▶ _What is being asked_
In the forum thread about a father's lymphoma diagnosis, what type of lymphoma does the father have?

▶ _Provided text_
•••
I want to talk about my dad . He has recently been diagnosed with non Hodgkin's and has refused chemo. He is 70 years old and also has schizophrenia and says his quality of life is poor due to poor mental health and digestive probs and he is virtually a recluse as he lives alone . he says his only quality of life is going out with us kids and his grandchildren. He doesn't have or want friends or go to any support groups. He says he accepts he only has a year left to live. I live 300 miles away and have young children of and recently divorced so its hard to visit my dad. My dad says chemo is a 'shot in the dark' and he dosnt want toxins pumped into his body or the side effects . I feel helpless about this and can't accept his decision as I'm very close to him. Thank you for your support.
Hi Nmp and welcome to the community though sorry to hear about your dad jt does sound as if he has some problems to cope with and adding in the lymphoma I am sure has not helped. I am not familiar with lymphoma and the effects of treatment or not but perhaps if you introduced yourself on the Non-Hodgkin lymphoma - Discussion Forum somebody there might be able to give you more information.
If it helps you then please feel free to ring the helpline here 0808 808 0000 is is open 8am to 8pm and is a free call from landlines
Hi Nmp, I am Mike Thehighlander and I help out in the Non-Hodgkin lymphoma - Discussion Forum that my friend Steve src60 has highlighted.
I have lived and been treated with a rare type of Non Hodgkins Lymphoma NHL for over 20 years and I am still around.
I am so sorry to hear about your dad and the issues you are facing. I have to say that even at 70 years old his type of NHL may well be treated positively. It does depend on the type of the NHL and how it is developing.
The end of 2013 my condition became very aggressive so it had to be hit hard. I had to have 6 cycles of chemo, each treatment required me to be in hospital for 5 days on chemo 24/7 by the end of my 6 cycles (4 months) I had over 750 hrs of chemo and the only side effect was progressive fatigue, but not bad that I could not get on with my life, no sickness, was eating well and apart from a week long stomach bug, no infections.
If you look at my profile Thehighlander you will see that I had to have further treatment but this is not the normal route for folks with NHL.
So what his mind is saying about the treatment of NHL is not normally the case. Yes it can be tough but normally do-able. Some people have targeted treatments that are not chemo.
It would interesting for you to find out from his team more details like:
What type of NHL he has?
What stage it is - although in blood cancer the stage is not a problem like in solid tumour cancers as the sated give his team the info for the best treatment.
What type of treatment would they use and for how ling?
What the prognosis is for him with or without treatment?
The folks on the NHL Forum will be able to help out with regards to the treatments but the big challenges is his understanding of what this is actually like.
I don’t normally post in the forum but will be happy to answer any further questions you have or you can come over to the NHL Forum and introduce yourself to the group.
Mike - Thehighlander
It always seems impossible until its done - Nelson Mandela
thank you so much for your great message, it has made me feel positive and empowered. My dad says he doesn't have a tumour and as far as he knows it was all contained in the lymph gland, which has now been removed. He wonders if he still has the cancer, but the doctor is sure it is still in the body. He doesn't seem to know the stage and the prognosis is a year without treatment. I have suggested other forms of treament with him (I used to be a medical professional myself in the NHS). He is not sure of the prognosis with treatment and is not keen on knowing either. It is 'high grade non-hodgkin diffuse b cell lymphoma' . I will also join the lymphoma community.
Hi again Nmp and I am pleased that you found my post helpful.
We do have a very active Diffuse Large B-Cell Lymphoma with some great people active in it.
As you worked in the NHS you will know that blood cancers are treatable. On the whole you just can cut out Lymphoma - it has to be treated in the blood and lymphatic system.
My T-Cell Lymphoma became very aggressive, but the staging, I was 4a2..... is not normally an issue apart for involvement in organs.
I will keep an eye open for you.
Edit - just seen you have found the DLBCL Forum - great.
•••
(Stored dataset items)
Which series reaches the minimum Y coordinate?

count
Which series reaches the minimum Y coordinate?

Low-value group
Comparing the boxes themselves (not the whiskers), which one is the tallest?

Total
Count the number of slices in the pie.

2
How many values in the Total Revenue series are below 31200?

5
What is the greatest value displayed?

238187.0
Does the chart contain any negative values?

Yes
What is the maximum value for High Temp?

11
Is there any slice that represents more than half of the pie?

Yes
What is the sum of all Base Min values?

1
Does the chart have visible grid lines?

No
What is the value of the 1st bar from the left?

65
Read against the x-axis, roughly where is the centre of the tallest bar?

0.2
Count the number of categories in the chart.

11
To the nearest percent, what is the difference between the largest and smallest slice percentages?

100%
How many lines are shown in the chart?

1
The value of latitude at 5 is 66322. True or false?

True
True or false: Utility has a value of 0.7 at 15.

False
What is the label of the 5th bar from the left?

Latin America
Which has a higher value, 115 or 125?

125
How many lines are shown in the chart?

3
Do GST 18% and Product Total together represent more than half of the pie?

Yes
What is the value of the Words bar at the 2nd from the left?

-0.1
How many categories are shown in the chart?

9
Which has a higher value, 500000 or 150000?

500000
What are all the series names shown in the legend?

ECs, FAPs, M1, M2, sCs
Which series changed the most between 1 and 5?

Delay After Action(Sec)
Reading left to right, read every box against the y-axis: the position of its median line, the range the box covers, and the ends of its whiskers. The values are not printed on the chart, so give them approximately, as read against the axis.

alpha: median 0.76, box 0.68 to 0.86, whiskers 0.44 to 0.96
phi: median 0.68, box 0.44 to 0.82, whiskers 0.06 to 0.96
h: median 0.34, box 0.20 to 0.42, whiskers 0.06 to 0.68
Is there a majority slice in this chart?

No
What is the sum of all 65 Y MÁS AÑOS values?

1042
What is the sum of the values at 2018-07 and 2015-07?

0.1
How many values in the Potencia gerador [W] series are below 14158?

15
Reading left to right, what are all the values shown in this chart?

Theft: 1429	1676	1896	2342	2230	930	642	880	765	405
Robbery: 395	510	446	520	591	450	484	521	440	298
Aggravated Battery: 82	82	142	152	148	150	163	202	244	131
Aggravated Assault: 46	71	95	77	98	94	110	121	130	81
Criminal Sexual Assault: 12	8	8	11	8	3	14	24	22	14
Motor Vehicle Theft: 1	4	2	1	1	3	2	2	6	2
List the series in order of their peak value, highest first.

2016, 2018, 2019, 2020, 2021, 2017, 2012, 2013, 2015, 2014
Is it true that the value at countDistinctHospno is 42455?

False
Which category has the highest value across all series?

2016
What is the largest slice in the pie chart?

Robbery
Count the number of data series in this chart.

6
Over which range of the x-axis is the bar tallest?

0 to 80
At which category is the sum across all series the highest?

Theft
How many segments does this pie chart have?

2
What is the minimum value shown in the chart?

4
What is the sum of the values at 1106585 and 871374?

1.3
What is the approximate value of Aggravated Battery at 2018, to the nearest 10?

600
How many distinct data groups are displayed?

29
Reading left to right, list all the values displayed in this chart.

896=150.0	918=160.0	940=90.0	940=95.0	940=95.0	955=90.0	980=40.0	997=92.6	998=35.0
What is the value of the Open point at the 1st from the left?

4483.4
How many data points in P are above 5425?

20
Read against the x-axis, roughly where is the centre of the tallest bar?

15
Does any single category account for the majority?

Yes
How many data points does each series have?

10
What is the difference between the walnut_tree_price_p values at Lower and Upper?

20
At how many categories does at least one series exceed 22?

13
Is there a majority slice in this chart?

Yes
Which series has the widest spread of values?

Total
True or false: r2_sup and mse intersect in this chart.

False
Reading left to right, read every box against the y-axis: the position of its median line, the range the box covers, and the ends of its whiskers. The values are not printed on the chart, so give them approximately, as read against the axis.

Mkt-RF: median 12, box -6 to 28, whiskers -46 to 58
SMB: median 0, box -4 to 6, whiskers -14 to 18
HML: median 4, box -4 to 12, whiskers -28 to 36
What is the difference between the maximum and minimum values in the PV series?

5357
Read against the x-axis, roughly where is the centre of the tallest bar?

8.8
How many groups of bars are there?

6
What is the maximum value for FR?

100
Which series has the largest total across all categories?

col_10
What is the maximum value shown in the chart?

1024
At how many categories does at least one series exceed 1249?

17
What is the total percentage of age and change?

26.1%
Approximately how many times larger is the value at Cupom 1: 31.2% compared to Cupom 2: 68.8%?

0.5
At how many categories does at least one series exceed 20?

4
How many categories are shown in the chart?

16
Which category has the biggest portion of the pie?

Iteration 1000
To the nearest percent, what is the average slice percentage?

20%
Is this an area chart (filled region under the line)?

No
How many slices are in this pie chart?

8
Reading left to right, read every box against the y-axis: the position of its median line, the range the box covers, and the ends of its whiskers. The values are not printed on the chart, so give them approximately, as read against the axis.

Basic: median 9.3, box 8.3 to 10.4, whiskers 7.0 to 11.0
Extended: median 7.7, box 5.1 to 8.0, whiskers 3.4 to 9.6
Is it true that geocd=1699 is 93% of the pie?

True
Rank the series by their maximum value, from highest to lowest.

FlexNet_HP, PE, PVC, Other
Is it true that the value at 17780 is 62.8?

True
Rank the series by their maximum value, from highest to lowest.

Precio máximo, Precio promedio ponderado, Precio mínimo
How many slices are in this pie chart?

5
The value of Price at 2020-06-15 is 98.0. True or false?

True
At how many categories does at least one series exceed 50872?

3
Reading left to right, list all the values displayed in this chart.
•••
▶ _Answer to this task_
High grade non-Hodgkin diffuse B cell lymphoma.